But then over and above all this, 'Tis another thing quite, when tis ordained to carry a So­lemnity between God, and men, ayming at any Publick Obligement of themselves unto God. For there, be they never so many, the People are all but one Party still, there's but one side, yet; So all this while tis a Covenant with no Body, till God make himself a Party; Some body therefore must be there for Him, for God.

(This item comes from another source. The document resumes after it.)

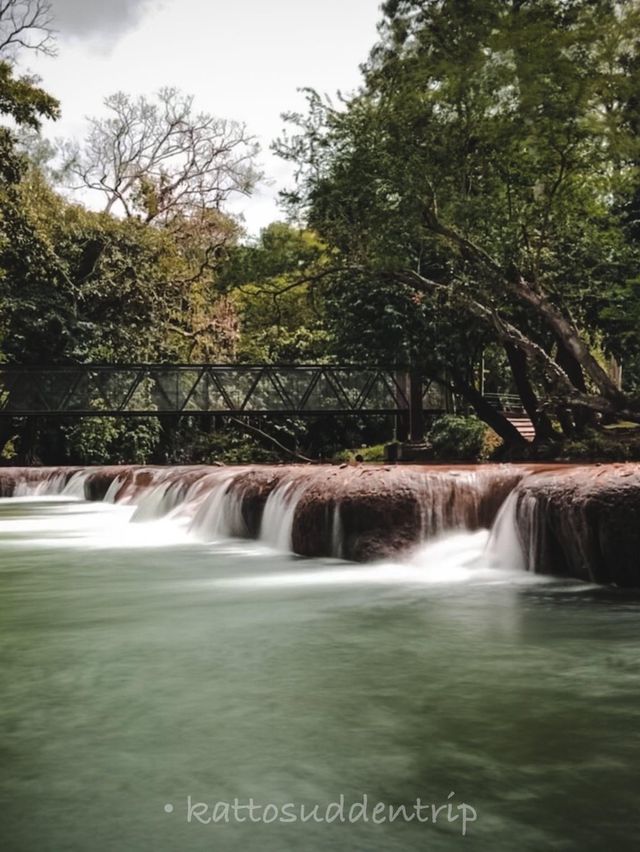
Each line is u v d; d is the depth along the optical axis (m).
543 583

And then, for the best of our Brethren (wo [Page xliii] is me for them; They are indeed Hail fellow with God in too many things;) to make ac­count, that they have him at a whistle, and can force God, to make one at it, whether He will or no, or when they would have Him, if they do but hold up a finger; By their good leaves, this falls under that of David, The Fool said in his heart, Non Deus. Psal. 14. 1. 'Tis to make Him their Drudge, and not their God; No God, such a one, be bold on't, but a Servant, so mean and vile a servant, that an honest mans slave would be loath to change with him.

Make no other Account therefore, but that the Verdict here must needs go against them; 'Twill be found Frowardly and Falsly, more then enough, and cast they will be (all the sort of them) for perverse carriage in the Covenant of God.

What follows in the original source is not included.